"Татьяна Апраксина, А.Н.Оуэн. Порождения ехиднины ("Pax Aureliana" #3)" - читать интересную книгу автора

уронил бы на пол, зафиксировал и спросил - какой недостаток воли мешает ему
встать. Но синьор Антонио был произведением искусства.
Очень яркий человек. Очень эргономичный. Безупречная инсталляция
аксессуарами и атрибутами по биологической оболочке, а внутри несколько
мощных процессоров и... что-то лишнее. Мухомор, бабочка или... саперная
лопатка. Та самая толика безумия и нелогичности, которая нужна картине или
поэме, чтобы преодолеть грань между поделкой и творением, как это объясняли
на лекциях по теории искусства. Слава усиленной программе: теперь можно
опознать таковое.
- Вот, слышите, - указал перстом в телевизор да Монтефельтро. -
Чистейшей воды эгоизм. Сделал для себя живую игрушку, сломал и зарыл.
Заметьте, зарыл - а не оставил там, где легко найти. И улики за собой
подчистил. А можно было бы, например, создавать мобайлы, да хоть из
анатомических манекенов. А попросить о помощи - остановить его в его
устремлениях, если уж самому трудно себя придержать и переориентировать -
еще проще, психиатры в этой стране все-таки есть. Но для этого нужно
произвести над собой небольшое, но такое неприятное для подобных людей
усилие... признать, что с тобой что-то не в порядке. Согласиться, что ты
перед кем-то за что-то отвечаешь. - Да Монтефельтро покачал головой. - На
самом деле, это все поправимо. Не так уж трудно научить людей следить за
собой, если начинать достаточно рано. Конечно, это не дело одного дня и еще
год-два назад такой проект никто бы не пропустил, но учитывая масштаб
нынешних перемен - кто заметит еще одну подвижку?
Репортаж закончился, начались столичные новости культуры.
- То есть, - переспросил Максим, - вы предлагаете с детства учить людей
подчинять инстинкты, чувства, эмоции, память и соображение воле, а волю -
цели?
- Ну разумеется, - обрадовался синьор Антонио. - Согласитесь, что вам
самому было бы куда легче, если бы до вас донесли эту простую истину еще в
детстве? Вы бы не потеряли столько времени. Обучать воле к добру, как
языкам, нужно с раннего возраста.
Мысль о том, что этот счастливый человек сравнительно недавно уже
спровоцировал одну революцию, Максима посетила. Но потом. А в тот момент он
только осознал, что стены помещения почему-то накренились в разные стороны,
окно выгнулось внутрь - и вообще геометрию нужно было срочно спасать.

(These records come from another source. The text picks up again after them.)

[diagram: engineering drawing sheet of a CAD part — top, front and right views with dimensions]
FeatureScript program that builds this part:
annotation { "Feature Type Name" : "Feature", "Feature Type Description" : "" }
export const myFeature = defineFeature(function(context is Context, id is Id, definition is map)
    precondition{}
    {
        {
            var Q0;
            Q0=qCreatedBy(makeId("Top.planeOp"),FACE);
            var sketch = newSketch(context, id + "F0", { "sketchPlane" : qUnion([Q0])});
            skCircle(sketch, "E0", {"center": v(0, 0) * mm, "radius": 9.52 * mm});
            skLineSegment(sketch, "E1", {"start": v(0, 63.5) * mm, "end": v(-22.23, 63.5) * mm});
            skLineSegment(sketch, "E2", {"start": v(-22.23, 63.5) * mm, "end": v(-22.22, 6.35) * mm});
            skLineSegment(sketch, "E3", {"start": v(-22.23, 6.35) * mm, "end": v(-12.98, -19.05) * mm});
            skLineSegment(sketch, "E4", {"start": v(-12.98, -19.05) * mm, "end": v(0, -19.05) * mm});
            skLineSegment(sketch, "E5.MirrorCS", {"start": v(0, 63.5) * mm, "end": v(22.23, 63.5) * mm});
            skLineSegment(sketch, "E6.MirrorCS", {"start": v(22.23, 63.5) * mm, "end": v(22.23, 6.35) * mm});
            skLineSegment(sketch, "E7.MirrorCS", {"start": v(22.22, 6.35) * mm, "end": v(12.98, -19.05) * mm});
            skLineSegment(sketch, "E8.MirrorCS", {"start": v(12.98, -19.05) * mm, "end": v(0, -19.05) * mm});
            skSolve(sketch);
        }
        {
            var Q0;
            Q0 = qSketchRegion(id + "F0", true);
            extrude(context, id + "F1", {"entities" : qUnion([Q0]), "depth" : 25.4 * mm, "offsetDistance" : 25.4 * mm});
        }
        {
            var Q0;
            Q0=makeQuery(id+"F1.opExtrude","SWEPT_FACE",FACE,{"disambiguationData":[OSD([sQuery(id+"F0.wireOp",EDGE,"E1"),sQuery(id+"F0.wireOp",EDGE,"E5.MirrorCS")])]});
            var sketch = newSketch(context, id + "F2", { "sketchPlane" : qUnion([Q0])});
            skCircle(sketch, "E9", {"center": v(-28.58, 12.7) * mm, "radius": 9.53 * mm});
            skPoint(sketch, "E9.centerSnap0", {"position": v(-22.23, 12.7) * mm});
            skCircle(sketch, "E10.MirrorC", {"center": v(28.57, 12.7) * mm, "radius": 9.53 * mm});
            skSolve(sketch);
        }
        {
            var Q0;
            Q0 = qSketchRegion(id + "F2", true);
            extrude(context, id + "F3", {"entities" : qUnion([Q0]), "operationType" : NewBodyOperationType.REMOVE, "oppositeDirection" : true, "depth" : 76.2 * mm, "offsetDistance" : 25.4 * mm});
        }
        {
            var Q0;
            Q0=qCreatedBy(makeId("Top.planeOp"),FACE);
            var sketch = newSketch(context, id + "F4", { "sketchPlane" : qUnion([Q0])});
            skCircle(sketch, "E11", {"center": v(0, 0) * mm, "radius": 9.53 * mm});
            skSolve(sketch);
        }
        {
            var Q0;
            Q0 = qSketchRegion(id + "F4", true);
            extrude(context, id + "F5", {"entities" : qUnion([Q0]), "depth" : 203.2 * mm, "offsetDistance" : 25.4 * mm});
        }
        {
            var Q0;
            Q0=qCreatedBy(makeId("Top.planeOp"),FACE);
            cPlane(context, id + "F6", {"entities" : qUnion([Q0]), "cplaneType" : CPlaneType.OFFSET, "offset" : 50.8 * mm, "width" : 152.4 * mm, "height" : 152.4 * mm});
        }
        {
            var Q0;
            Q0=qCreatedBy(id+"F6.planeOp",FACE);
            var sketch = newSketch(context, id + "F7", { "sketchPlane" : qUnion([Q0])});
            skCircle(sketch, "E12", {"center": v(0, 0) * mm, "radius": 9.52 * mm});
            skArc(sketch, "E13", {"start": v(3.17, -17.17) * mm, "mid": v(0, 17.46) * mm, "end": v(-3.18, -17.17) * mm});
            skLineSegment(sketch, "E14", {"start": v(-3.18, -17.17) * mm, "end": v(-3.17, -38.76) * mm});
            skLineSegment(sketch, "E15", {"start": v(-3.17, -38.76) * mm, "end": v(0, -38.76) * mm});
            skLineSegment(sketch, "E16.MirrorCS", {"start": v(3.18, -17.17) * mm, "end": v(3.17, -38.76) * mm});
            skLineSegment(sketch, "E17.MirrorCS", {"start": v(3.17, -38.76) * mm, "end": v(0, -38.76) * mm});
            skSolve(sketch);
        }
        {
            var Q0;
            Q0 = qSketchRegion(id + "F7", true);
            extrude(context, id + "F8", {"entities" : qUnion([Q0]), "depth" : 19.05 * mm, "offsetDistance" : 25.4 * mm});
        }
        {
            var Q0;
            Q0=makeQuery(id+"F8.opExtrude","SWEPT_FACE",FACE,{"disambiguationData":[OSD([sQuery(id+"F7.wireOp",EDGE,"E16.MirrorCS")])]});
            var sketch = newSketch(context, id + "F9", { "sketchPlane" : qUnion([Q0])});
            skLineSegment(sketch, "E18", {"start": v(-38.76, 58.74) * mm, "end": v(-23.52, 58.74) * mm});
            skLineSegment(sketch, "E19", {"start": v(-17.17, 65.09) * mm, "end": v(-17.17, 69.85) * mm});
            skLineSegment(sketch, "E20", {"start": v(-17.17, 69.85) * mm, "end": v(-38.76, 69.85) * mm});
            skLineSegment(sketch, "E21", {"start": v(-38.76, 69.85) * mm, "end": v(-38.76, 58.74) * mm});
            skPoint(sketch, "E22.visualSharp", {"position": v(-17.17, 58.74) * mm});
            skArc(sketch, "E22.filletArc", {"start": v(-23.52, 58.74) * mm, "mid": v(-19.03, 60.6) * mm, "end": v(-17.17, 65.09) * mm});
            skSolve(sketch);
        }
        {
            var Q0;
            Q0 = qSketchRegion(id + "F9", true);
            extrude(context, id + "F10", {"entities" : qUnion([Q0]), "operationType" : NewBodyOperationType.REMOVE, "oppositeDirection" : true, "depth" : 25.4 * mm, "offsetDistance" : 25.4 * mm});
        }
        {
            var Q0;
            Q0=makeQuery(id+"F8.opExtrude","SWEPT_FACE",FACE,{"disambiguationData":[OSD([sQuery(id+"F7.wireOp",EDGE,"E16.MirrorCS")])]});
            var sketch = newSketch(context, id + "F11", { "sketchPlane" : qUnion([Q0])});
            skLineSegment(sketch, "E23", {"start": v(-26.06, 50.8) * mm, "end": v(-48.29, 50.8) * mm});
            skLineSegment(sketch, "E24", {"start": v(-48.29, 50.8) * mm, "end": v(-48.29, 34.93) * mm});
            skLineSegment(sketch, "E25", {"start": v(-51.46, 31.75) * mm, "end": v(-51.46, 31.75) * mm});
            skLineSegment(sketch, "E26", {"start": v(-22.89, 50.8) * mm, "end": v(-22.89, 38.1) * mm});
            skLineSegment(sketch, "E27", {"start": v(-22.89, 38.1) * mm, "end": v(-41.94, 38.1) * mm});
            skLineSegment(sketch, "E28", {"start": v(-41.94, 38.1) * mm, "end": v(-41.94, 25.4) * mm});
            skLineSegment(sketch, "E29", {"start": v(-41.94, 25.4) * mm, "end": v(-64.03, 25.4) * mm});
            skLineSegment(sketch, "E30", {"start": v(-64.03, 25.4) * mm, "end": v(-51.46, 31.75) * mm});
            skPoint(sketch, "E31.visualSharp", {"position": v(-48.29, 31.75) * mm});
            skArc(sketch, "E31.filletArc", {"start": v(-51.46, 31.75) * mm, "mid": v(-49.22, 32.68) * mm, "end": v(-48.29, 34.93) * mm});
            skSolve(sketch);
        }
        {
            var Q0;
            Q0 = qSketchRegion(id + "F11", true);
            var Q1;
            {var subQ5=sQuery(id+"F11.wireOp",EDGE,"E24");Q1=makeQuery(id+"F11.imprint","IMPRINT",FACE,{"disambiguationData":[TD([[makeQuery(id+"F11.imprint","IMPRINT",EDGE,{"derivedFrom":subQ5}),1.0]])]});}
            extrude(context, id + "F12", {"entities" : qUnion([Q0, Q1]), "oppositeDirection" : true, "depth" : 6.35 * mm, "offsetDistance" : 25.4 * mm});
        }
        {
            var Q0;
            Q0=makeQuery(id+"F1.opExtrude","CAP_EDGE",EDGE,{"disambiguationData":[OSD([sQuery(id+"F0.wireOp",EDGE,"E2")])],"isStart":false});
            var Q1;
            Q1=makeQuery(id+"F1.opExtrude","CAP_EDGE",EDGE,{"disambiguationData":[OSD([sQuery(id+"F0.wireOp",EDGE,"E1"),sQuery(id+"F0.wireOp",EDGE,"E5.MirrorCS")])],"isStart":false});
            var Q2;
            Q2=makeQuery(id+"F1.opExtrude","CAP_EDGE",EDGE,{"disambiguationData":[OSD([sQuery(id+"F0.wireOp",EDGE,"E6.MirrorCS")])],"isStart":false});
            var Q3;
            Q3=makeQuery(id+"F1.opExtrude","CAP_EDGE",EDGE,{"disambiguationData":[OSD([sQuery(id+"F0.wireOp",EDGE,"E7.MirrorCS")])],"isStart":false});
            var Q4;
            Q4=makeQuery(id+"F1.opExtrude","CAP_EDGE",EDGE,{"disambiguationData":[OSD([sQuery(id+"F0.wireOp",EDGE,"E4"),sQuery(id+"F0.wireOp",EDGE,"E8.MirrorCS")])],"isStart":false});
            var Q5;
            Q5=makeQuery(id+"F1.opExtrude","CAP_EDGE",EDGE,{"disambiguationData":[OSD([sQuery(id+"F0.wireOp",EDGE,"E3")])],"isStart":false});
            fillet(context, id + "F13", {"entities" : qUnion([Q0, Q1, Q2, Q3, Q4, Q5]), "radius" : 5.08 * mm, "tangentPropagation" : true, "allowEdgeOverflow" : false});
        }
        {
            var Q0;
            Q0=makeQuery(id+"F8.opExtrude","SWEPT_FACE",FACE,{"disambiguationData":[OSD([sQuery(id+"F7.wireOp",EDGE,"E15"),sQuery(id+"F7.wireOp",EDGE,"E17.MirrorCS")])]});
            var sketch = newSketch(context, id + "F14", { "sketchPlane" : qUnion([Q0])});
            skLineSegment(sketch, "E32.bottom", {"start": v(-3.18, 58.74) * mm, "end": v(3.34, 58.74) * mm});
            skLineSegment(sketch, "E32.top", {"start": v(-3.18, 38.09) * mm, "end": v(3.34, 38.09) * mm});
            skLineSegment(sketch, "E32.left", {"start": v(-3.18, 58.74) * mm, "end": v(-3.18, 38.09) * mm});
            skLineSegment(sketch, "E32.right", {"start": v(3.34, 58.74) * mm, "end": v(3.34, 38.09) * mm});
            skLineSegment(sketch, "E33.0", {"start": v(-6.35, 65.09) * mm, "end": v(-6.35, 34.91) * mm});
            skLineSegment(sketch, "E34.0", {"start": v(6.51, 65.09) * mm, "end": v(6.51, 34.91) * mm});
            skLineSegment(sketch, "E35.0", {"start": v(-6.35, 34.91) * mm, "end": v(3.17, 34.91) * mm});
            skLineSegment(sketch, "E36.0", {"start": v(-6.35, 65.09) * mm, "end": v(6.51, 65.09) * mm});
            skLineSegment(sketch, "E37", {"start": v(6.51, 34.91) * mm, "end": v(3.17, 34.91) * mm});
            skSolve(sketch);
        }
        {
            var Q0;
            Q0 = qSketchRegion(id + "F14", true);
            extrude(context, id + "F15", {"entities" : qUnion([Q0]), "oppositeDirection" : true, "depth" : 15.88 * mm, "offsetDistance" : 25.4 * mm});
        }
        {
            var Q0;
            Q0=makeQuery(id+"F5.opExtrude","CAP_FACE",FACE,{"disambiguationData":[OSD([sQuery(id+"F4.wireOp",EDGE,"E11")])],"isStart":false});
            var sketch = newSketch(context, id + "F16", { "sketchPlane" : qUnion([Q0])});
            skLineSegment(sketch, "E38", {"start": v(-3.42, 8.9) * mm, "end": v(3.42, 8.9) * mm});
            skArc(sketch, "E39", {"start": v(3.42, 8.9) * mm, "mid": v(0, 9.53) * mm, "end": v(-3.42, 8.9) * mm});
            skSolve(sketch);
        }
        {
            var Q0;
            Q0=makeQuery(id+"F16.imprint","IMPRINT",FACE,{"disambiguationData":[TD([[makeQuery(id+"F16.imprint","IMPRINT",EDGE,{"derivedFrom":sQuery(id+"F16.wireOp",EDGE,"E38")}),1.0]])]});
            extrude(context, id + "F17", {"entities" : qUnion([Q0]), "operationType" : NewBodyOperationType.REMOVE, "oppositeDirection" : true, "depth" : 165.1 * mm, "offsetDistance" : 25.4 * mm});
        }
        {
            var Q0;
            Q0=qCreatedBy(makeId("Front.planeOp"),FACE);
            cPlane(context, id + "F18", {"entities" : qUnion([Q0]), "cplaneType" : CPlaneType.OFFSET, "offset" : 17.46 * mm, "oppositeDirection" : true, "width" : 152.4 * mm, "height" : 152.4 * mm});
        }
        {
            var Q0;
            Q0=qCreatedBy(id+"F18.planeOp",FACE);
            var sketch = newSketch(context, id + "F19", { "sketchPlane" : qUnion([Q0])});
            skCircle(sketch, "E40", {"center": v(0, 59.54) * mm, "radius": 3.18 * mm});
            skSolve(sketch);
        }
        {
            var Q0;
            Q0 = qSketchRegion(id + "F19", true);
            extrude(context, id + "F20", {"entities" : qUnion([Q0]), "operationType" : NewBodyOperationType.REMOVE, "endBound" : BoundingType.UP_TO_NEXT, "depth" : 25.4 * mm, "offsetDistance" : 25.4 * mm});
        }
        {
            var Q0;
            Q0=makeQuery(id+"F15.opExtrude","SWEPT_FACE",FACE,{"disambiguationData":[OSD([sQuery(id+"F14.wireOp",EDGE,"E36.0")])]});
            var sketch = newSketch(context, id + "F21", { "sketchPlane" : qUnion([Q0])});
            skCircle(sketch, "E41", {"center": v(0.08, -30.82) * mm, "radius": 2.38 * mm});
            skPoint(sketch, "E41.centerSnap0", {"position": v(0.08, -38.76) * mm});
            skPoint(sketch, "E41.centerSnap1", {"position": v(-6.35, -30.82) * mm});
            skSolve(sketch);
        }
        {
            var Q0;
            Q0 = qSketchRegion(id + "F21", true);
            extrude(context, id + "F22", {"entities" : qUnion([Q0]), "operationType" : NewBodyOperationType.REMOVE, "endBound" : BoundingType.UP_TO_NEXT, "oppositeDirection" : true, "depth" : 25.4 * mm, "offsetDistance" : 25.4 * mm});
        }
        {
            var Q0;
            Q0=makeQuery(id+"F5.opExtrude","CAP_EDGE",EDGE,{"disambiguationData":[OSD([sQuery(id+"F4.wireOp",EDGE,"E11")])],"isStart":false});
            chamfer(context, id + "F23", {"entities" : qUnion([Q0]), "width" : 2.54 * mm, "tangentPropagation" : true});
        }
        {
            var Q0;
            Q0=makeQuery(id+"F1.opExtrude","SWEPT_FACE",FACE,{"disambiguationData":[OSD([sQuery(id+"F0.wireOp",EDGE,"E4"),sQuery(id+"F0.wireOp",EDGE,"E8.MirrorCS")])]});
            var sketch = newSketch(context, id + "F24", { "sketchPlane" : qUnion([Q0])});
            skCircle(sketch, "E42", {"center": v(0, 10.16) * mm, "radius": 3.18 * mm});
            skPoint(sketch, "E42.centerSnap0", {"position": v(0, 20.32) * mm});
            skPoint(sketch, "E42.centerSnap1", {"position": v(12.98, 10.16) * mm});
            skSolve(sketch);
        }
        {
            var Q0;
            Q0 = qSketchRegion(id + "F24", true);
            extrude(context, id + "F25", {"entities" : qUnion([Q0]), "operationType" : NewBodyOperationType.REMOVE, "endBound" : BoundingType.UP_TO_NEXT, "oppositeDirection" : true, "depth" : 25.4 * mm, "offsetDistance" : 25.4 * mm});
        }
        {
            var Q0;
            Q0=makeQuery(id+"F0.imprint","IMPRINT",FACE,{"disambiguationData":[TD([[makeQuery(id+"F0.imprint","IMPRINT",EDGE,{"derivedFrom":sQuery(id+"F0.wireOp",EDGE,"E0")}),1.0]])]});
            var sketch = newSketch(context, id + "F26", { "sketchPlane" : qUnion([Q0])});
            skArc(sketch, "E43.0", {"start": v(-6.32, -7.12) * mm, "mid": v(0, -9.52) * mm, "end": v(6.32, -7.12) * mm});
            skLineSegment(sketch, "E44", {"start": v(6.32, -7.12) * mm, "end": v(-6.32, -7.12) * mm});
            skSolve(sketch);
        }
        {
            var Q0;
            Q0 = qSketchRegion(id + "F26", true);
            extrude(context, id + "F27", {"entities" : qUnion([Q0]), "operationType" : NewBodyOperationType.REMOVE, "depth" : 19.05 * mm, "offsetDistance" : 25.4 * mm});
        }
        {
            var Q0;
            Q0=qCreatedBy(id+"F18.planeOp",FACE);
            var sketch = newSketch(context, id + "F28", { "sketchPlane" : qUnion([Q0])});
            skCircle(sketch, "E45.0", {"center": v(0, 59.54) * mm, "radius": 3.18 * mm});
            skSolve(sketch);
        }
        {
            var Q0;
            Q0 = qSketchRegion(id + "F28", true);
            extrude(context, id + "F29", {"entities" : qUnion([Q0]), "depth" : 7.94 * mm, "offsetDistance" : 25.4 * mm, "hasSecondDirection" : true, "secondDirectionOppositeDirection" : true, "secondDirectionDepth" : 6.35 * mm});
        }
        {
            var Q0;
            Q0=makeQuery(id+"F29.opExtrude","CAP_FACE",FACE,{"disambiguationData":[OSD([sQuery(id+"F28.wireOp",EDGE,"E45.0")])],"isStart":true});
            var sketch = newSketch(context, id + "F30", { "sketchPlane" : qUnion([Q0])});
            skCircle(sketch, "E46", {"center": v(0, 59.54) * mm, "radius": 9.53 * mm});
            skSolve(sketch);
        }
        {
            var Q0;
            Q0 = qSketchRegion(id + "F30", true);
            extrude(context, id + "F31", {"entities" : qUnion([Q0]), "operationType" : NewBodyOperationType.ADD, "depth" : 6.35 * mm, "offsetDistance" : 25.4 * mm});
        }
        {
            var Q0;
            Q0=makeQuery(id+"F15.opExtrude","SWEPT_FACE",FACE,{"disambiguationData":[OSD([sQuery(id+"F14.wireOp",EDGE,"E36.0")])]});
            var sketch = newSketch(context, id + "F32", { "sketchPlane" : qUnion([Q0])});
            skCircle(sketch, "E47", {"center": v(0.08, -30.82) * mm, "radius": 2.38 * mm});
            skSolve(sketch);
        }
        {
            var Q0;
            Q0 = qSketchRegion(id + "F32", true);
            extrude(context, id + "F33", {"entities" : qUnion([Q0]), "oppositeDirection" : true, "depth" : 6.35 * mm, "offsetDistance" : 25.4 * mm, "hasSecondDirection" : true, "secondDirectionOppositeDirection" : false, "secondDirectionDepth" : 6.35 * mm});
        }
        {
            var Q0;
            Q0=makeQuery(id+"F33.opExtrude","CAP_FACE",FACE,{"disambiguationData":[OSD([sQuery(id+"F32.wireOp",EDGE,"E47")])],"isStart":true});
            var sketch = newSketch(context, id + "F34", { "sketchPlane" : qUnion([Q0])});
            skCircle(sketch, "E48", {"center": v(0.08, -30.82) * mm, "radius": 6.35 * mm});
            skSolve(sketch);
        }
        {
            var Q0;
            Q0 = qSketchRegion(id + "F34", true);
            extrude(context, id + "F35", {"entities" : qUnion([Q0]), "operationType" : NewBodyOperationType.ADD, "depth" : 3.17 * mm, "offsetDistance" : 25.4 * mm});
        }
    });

- Я хочу знать, как вы ухитрились приложить это к себе!.. - Ах да. Я не
там. Я уже здесь. И нужно отвечать, благо, окончательно ясно - как.
- А мне прямо заявили, что все мои приключения продолжались до тех пор,
пока я не начал тренировать в себе волю к добру, - развел руками Максим. Еще
одно упущение: плечо нецензурно выбранилось.
Франческо тоже высказался - и был для романца на диво экспрессивен, но
родной язык Максима - совсем другое дело.
- Я вас понимаю... но убивать-то зачем? Дали бы раз-другой в орудие
насилия, то есть, в органы речи - и все.
- Я не хотел его убивать. Я хотел, чтобы его не было. - Господи, что
это я такое изрек?..
- Это ново. - Франческо замер, будто налетел на воздушную стену. - И
невозможно же... время - это условность, но материя-то делится, да? Куда вы
ее денете, чтобы сделать бывшее - небывшим? И еще точечно. Бред - даже хуже
того, что вы мне только что излагали.